Please reproduce the listing in its entirety, exactly as shown.

============================================================

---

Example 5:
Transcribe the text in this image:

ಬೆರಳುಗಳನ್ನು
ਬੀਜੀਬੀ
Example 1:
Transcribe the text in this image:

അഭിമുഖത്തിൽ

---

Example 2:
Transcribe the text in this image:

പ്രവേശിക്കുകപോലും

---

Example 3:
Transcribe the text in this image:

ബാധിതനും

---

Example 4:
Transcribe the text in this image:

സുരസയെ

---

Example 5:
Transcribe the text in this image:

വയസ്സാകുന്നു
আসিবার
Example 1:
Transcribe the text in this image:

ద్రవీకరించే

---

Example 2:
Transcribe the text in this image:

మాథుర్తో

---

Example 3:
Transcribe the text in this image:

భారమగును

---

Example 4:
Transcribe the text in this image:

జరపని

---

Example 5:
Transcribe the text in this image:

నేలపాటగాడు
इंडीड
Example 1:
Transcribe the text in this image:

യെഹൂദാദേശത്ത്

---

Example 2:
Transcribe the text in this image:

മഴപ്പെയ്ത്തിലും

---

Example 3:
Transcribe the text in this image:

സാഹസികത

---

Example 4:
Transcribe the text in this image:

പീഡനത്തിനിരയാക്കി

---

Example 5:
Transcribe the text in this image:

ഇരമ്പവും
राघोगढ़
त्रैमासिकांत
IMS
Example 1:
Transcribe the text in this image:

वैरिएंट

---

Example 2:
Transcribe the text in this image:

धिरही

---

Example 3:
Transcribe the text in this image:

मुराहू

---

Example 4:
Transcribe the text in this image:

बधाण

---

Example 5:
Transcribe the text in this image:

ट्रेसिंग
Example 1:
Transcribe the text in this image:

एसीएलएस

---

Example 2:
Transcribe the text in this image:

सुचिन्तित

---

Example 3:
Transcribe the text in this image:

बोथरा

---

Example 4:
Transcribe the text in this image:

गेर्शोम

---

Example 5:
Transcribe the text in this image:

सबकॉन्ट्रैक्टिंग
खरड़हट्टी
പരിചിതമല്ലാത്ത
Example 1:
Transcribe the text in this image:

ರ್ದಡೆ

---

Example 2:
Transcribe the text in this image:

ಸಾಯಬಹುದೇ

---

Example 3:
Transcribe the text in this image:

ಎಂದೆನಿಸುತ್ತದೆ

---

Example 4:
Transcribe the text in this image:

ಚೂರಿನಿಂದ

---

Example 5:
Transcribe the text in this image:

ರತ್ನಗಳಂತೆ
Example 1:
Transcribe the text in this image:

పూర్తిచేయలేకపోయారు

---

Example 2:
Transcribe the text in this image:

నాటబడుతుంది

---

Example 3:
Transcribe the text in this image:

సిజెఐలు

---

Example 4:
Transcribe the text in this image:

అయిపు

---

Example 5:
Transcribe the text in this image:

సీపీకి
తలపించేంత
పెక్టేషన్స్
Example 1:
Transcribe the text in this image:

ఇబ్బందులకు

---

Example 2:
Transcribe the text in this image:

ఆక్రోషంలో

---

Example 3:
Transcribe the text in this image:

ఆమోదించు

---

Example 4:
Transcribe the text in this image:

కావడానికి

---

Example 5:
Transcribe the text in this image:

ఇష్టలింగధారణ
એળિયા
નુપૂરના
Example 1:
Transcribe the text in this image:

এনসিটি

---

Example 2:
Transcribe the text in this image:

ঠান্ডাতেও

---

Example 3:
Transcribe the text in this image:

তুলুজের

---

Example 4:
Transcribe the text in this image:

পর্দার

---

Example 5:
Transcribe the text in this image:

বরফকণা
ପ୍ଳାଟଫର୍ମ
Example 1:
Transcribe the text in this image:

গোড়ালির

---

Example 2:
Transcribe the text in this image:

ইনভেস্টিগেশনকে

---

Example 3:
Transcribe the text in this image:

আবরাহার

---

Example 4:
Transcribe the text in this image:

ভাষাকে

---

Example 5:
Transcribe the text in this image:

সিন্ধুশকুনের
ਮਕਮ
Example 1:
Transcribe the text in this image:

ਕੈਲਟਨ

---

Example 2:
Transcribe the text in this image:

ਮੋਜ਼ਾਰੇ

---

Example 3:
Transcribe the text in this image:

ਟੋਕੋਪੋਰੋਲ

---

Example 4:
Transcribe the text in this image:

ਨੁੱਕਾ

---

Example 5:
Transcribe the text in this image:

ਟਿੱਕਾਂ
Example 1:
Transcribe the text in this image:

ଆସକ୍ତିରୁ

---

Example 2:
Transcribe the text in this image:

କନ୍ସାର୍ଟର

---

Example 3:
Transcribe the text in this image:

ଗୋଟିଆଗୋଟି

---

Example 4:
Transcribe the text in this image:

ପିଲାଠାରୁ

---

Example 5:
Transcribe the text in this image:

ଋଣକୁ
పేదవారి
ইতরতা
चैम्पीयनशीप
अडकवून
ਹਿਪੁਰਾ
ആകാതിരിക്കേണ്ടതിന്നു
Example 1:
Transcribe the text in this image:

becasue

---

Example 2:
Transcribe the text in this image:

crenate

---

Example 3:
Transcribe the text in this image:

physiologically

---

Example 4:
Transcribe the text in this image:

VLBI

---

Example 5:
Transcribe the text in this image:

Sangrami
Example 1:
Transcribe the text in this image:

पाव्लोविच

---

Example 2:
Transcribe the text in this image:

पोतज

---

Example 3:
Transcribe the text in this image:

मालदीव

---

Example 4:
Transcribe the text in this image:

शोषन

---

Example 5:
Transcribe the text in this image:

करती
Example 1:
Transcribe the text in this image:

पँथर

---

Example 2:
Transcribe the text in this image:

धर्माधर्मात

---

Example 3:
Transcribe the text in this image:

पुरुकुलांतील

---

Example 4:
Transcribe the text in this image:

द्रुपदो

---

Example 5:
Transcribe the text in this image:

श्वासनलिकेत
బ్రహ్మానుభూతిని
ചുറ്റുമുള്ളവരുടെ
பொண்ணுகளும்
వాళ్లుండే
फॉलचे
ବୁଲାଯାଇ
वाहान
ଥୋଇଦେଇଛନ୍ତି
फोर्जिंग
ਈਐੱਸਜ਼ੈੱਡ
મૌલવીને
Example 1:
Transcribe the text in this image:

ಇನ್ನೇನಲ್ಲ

============================================================

* Reply
---

Example 5:
Transcribe the text in this image:

ಬೆರಳುಗಳನ್ನು
ਬੀਜੀਬੀ
Example 1:
Transcribe the text in this image:

അഭിമുഖത്തിൽ

---

Example 2:
Transcribe the text in this image:

പ്രവേശിക്കുകപോലും

---

Example 3:
Transcribe the text in this image:

ബാധിതനും

---

Example 4:
Transcribe the text in this image:

സുരസയെ

---

Example 5:
Transcribe the text in this image:

വയസ്സാകുന്നു
আসিবার
Example 1:
Transcribe the text in this image:

ద్రవీకరించే

---

Example 2:
Transcribe the text in this image:

మాథుర్తో

---

Example 3:
Transcribe the text in this image:

భారమగును

---

Example 4:
Transcribe the text in this image:

జరపని

---

Example 5:
Transcribe the text in this image:

నేలపాటగాడు
इंडीड
Example 1:
Transcribe the text in this image:

യെഹൂദാദേശത്ത്

---

Example 2:
Transcribe the text in this image:

മഴപ്പെയ്ത്തിലും

---

Example 3:
Transcribe the text in this image:

സാഹസികത

---

Example 4:
Transcribe the text in this image:

പീഡനത്തിനിരയാക്കി

---

Example 5:
Transcribe the text in this image:

ഇരമ്പവും
राघोगढ़
त्रैमासिकांत
IMS
Example 1:
Transcribe the text in this image:

वैरिएंट

---

Example 2:
Transcribe the text in this image:

धिरही

---

Example 3:
Transcribe the text in this image:

मुराहू

---

Example 4:
Transcribe the text in this image:

बधाण

---

Example 5:
Transcribe the text in this image:

ट्रेसिंग
Example 1:
Transcribe the text in this image:

एसीएलएस

---

Example 2:
Transcribe the text in this image:

सुचिन्तित

---

Example 3:
Transcribe the text in this image:

बोथरा

---

Example 4:
Transcribe the text in this image:

गेर्शोम

---

Example 5:
Transcribe the text in this image:

सबकॉन्ट्रैक्टिंग
खरड़हट्टी
പരിചിതമല്ലാത്ത
Example 1:
Transcribe the text in this image:

ರ್ದಡೆ

---

Example 2:
Transcribe the text in this image:

ಸಾಯಬಹುದೇ

---

Example 3:
Transcribe the text in this image:

ಎಂದೆನಿಸುತ್ತದೆ

---

Example 4:
Transcribe the text in this image:

ಚೂರಿನಿಂದ

---

Example 5:
Transcribe the text in this image:

ರತ್ನಗಳಂತೆ
Example 1:
Transcribe the text in this image:

పూర్తిచేయలేకపోయారు

---

Example 2:
Transcribe the text in this image:

నాటబడుతుంది

---

Example 3:
Transcribe the text in this image:

సిజెఐలు

---

Example 4:
Transcribe the text in this image:

అయిపు

---

Example 5:
Transcribe the text in this image:

సీపీకి
తలపించేంత
పెక్టేషన్స్
Example 1:
Transcribe the text in this image:

ఇబ్బందులకు

---

Example 2:
Transcribe the text in this image:

ఆక్రోషంలో

---

Example 3:
Transcribe the text in this image:

ఆమోదించు

---

Example 4:
Transcribe the text in this image:

కావడానికి

---

Example 5:
Transcribe the text in this image:

ఇష్టలింగధారణ
એળિયા
નુપૂરના
Example 1:
Transcribe the text in this image:

এনসিটি

---

Example 2:
Transcribe the text in this image:

ঠান্ডাতেও

---

Example 3:
Transcribe the text in this image:

তুলুজের

---

Example 4:
Transcribe the text in this image:

পর্দার

---

Example 5:
Transcribe the text in this image:

বরফকণা
ପ୍ଳାଟଫର୍ମ
Example 1:
Transcribe the text in this image:

গোড়ালির

---

Example 2:
Transcribe the text in this image:

ইনভেস্টিগেশনকে

---

Example 3:
Transcribe the text in this image:

আবরাহার

---

Example 4:
Transcribe the text in this image:

ভাষাকে

---

Example 5:
Transcribe the text in this image:

সিন্ধুশকুনের
ਮਕਮ
Example 1:
Transcribe the text in this image:

ਕੈਲਟਨ

---

Example 2:
Transcribe the text in this image:

ਮੋਜ਼ਾਰੇ

---

Example 3:
Transcribe the text in this image:

ਟੋਕੋਪੋਰੋਲ

---

Example 4:
Transcribe the text in this image:

ਨੁੱਕਾ

---

Example 5:
Transcribe the text in this image:

ਟਿੱਕਾਂ
Example 1:
Transcribe the text in this image:

ଆସକ୍ତିରୁ

---

Example 2:
Transcribe the text in this image:

କନ୍ସାର୍ଟର

---

Example 3:
Transcribe the text in this image:

ଗୋଟିଆଗୋଟି

---

Example 4:
Transcribe the text in this image:

ପିଲାଠାରୁ

---

Example 5:
Transcribe the text in this image:

ଋଣକୁ
పేదవారి
ইতরতা
चैम्पीयनशीप
अडकवून
ਹਿਪੁਰਾ
ആകാതിരിക്കേണ്ടതിന്നു
Example 1:
Transcribe the text in this image:

becasue

---

Example 2:
Transcribe the text in this image:

crenate

---

Example 3:
Transcribe the text in this image:

physiologically

---

Example 4:
Transcribe the text in this image:

VLBI

---

Example 5:
Transcribe the text in this image:

Sangrami
Example 1:
Transcribe the text in this image:

पाव्लोविच

---

Example 2:
Transcribe the text in this image:

पोतज

---

Example 3:
Transcribe the text in this image:

मालदीव

---

Example 4:
Transcribe the text in this image:

शोषन

---

Example 5:
Transcribe the text in this image:

करती
Example 1:
Transcribe the text in this image:

पँथर

---

Example 2:
Transcribe the text in this image:

धर्माधर्मात

---

Example 3:
Transcribe the text in this image:

पुरुकुलांतील

---

Example 4:
Transcribe the text in this image:

द्रुपदो

---

Example 5:
Transcribe the text in this image:

श्वासनलिकेत
బ్రహ్మానుభూతిని
ചുറ്റുമുള്ളവരുടെ
பொண்ணுகளும்
వాళ్లుండే
फॉलचे
ବୁଲାଯାଇ
वाहान
ଥୋଇଦେଇଛନ୍ତି
फोर्जिंग
ਈਐੱਸਜ਼ੈੱਡ
મૌલવીને
Example 1:
Transcribe the text in this image:

ಇನ್ನೇನಲ್ಲ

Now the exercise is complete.